Every line containing the word "casing" must be pulled from the records.

BEGIN MATERIALS PROVIDED

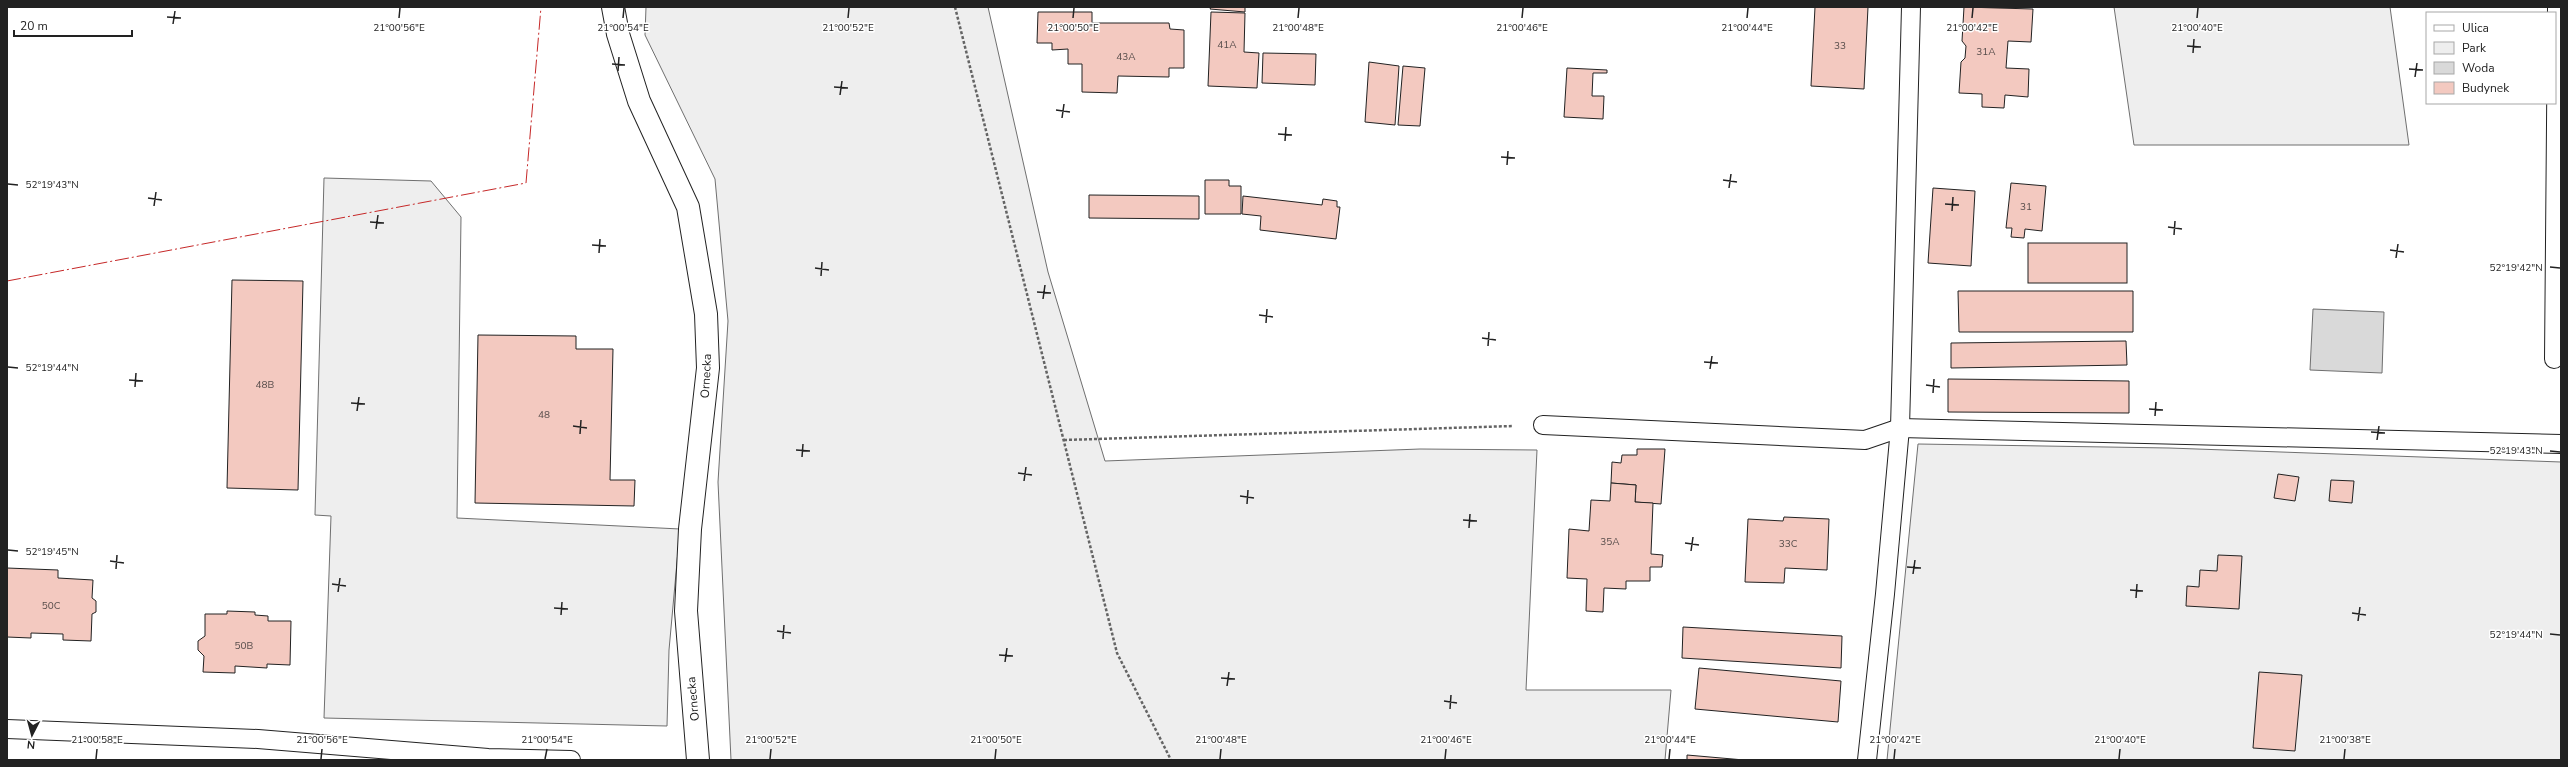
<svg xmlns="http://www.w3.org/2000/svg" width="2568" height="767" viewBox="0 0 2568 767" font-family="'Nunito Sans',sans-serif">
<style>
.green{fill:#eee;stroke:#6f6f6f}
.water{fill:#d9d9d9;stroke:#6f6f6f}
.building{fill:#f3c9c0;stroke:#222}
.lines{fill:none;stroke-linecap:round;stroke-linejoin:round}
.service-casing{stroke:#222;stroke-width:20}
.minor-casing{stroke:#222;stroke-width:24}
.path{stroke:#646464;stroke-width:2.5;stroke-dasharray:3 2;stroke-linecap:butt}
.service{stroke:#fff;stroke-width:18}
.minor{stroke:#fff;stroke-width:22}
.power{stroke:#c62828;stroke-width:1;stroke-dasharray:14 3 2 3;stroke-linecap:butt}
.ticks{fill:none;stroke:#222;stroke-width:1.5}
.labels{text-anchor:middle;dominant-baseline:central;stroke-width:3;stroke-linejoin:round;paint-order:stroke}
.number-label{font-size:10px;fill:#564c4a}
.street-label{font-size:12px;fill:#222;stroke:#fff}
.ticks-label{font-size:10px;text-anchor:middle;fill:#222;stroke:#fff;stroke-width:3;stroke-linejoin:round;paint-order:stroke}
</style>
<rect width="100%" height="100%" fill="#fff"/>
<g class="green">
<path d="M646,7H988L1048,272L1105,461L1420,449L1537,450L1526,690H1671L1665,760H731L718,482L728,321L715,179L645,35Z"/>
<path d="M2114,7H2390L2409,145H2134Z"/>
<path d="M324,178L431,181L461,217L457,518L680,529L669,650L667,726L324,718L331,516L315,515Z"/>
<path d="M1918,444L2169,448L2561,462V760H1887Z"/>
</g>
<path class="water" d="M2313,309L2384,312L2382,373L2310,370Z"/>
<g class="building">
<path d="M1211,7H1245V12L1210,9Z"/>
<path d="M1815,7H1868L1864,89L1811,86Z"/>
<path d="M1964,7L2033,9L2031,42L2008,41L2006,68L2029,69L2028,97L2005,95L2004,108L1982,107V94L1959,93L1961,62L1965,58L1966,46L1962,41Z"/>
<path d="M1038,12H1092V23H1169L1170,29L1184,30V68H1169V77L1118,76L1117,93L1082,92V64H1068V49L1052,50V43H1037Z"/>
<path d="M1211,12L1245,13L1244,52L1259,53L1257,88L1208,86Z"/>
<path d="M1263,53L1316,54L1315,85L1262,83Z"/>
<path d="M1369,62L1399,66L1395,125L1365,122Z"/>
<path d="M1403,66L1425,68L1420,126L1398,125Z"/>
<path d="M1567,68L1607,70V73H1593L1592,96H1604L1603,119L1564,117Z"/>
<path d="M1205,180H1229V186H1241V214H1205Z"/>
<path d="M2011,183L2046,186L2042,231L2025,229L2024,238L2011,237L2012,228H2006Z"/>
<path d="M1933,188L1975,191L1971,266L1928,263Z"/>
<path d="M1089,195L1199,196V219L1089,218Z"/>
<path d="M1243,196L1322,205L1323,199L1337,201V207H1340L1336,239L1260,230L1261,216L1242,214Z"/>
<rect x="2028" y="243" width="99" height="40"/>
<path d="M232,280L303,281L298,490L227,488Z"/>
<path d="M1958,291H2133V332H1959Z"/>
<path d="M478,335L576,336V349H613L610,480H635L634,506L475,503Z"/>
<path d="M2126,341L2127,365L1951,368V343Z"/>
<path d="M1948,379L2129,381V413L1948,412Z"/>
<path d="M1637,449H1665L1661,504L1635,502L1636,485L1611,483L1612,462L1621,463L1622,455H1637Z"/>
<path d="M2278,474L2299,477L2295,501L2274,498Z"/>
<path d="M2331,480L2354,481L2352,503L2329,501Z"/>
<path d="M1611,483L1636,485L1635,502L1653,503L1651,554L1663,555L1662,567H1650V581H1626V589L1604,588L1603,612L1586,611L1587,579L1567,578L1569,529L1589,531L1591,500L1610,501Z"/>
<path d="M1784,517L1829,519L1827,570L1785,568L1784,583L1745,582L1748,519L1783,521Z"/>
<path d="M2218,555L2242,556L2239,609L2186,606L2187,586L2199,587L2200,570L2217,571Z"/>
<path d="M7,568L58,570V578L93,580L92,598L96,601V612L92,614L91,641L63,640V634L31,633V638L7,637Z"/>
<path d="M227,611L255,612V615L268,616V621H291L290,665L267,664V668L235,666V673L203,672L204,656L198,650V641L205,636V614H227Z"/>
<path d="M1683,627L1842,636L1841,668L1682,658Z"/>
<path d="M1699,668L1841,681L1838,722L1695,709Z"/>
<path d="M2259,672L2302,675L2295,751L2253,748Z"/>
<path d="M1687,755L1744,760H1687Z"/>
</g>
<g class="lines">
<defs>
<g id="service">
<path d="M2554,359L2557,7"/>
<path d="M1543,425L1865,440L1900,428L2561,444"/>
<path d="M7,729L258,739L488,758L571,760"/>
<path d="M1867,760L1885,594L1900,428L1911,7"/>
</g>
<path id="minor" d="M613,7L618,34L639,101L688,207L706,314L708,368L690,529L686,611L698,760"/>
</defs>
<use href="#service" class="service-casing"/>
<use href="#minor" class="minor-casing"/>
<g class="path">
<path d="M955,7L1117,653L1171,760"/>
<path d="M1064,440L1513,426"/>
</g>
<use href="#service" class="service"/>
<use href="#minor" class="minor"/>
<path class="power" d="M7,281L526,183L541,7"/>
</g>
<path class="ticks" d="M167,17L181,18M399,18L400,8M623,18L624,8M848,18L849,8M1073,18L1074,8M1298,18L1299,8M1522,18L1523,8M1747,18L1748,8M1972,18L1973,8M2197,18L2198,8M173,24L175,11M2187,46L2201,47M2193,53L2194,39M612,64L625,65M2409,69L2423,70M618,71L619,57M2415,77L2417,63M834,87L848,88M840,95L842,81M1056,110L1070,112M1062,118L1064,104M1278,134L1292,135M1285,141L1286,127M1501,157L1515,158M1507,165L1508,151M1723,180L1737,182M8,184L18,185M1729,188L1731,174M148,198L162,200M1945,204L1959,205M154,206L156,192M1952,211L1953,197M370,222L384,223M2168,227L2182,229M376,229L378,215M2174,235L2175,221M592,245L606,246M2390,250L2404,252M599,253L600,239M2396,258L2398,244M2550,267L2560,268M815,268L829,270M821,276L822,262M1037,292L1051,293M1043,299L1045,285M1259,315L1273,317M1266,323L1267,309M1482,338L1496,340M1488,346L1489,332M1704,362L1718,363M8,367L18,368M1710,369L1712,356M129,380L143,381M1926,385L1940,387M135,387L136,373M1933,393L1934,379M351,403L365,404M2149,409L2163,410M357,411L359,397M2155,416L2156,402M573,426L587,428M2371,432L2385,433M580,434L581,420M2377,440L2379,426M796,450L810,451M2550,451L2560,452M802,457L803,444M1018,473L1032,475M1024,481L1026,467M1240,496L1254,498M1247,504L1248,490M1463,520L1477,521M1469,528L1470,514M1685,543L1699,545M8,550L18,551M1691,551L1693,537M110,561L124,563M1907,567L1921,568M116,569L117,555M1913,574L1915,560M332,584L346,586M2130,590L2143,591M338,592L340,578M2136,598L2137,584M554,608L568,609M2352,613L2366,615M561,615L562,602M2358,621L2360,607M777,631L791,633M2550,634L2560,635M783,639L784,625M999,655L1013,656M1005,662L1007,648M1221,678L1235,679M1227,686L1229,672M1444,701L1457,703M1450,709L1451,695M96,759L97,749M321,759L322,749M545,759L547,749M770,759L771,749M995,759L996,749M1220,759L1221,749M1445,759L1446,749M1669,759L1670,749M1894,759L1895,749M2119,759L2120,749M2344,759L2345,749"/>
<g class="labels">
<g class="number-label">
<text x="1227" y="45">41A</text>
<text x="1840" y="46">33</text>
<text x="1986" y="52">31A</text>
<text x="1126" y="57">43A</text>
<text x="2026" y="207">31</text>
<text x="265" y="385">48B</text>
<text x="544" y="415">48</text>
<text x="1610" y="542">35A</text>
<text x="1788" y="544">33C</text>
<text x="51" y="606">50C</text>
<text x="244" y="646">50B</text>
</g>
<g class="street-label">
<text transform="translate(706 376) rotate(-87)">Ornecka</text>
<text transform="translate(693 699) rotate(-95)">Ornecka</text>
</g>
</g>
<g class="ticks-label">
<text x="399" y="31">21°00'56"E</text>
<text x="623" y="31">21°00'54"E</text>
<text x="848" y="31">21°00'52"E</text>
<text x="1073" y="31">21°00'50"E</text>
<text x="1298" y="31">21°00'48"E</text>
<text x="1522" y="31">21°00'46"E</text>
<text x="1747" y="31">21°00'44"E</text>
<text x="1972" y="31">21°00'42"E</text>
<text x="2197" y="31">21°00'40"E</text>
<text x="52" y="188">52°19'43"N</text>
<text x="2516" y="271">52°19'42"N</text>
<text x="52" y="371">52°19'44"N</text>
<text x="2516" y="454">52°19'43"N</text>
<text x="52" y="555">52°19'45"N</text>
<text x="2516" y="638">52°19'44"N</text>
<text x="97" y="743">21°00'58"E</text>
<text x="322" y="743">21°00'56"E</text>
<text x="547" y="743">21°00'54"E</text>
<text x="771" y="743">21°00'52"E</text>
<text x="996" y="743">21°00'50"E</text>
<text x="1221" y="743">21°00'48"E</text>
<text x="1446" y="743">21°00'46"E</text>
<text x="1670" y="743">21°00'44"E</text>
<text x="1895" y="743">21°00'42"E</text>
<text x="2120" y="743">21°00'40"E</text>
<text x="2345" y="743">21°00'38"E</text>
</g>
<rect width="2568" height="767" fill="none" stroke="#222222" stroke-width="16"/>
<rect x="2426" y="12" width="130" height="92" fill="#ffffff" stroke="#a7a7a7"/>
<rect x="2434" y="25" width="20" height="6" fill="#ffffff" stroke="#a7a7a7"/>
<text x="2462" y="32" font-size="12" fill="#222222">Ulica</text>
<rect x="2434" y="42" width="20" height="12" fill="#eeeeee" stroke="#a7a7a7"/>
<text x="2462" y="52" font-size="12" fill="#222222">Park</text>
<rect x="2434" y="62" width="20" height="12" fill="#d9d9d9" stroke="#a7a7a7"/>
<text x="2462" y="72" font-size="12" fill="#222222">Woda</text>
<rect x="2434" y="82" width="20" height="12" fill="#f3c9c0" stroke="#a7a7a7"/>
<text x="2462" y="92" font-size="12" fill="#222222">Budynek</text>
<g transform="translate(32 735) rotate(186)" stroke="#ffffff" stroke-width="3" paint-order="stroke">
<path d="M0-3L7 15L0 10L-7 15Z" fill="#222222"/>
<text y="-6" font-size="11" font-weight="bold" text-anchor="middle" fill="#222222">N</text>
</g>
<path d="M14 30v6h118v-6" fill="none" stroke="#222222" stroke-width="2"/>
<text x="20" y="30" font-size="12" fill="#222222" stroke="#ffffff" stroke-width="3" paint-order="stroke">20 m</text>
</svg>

END MATERIALS PROVIDED

• _RESULT OF THIS EXERCISE_:
.service-casing{stroke:#222;stroke-width:20}
.minor-casing{stroke:#222;stroke-width:24}
<use href="#service" class="service-casing"/>
<use href="#minor" class="minor-casing"/>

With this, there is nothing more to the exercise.